Alaeyna does not hesitate to take the wine he offers her; she drains the cup, her throat working with the brief effort, and sighs with satisfaction when it is done. "And you have left me well and truly sated, between the wine and the food and the whisper of that silver tongue," she tells Torren with a grin, putting down the chalice and letting her fingertips ghost the back of his hand as she teases, "My lifelong friend. I only hope I've spoiled you with my fine company, or else I think I've had the better of it."
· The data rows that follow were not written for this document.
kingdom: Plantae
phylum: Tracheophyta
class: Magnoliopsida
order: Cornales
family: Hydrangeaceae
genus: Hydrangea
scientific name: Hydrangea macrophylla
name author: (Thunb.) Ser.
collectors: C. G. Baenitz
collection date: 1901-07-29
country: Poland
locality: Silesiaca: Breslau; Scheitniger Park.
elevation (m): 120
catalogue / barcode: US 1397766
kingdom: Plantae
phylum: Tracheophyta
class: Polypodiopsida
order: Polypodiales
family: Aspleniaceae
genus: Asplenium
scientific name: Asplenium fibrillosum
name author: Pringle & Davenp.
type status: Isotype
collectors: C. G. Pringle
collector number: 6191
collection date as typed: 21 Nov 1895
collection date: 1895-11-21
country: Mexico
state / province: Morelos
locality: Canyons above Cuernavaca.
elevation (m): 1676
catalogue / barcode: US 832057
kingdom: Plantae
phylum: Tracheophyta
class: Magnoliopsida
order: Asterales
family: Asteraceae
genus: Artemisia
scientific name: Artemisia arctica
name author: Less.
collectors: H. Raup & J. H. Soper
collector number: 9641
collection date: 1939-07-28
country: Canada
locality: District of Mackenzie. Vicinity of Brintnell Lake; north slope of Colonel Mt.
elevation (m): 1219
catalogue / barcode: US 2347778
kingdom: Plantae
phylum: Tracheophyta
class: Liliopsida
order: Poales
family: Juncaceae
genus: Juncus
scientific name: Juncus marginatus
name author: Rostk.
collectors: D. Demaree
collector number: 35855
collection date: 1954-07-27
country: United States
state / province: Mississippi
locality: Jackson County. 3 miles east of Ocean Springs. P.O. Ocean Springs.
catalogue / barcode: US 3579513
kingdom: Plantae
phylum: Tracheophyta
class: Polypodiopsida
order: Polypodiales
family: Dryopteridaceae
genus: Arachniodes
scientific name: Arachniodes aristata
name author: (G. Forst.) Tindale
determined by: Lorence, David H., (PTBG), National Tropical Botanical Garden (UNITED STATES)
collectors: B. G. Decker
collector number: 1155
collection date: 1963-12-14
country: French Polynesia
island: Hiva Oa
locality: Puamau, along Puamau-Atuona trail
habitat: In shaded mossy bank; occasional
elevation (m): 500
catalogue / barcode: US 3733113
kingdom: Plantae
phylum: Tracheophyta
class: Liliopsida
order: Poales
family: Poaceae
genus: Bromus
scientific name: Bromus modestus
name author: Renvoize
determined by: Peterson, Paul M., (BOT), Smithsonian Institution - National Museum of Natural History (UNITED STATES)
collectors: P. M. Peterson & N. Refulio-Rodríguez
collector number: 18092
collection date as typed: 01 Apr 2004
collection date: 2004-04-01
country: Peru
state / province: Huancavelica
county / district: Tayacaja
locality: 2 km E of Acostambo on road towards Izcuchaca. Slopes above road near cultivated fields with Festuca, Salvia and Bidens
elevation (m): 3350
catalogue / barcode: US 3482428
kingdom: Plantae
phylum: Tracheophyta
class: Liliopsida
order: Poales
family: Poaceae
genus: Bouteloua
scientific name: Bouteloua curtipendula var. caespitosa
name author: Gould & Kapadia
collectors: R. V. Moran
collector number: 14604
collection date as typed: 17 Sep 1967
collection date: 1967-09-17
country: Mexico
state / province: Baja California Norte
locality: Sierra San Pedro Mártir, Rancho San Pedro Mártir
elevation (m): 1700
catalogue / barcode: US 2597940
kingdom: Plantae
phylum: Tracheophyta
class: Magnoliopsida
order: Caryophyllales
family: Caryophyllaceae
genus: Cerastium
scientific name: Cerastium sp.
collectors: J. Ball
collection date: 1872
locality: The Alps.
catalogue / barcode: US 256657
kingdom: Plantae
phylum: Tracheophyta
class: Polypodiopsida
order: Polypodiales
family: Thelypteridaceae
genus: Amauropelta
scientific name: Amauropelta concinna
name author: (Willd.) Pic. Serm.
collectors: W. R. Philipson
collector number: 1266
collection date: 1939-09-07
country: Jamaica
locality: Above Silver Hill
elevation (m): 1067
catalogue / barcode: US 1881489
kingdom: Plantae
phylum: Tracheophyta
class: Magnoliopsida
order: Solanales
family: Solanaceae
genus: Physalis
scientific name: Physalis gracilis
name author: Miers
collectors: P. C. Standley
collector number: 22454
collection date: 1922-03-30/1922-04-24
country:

"Then my objective has been completed," Torren replies, "and I can go to bed tonight knowing that at least I have done one productive thing today. As well as enjoyable." He gives a little bit of a weary sigh as though to denote his other duties which are perhaps not quite as pleasant, but it's mostly in jest, it seems, since he smiles a second after, which widens a little bit at that light touch to his hand. "As always," he confirms, "your company is welcomed and appreciated. I may selfishly wish that you deny your Prince of Ashes, because being a wife may take up so much of your time that I shall never see you."

Alaeyna rises at length, with such a sigh in echo of his to give proof that she laments doing it at all. "I won't delay you further, darling," she tells the Martell prince, rounding his side to stoop and deliver him a kiss to each of his cheeks, parting ways just the same as she'd greeted him earlier. "How selfish indeed. But while we're making wishes, I'll hope the same sad fate does not befall you when you become a husband." She offers a jaunty cock of an eyebrow as she peels off Torren's side, pinching the lobe of his ear between the tips of two fingers in passing affection.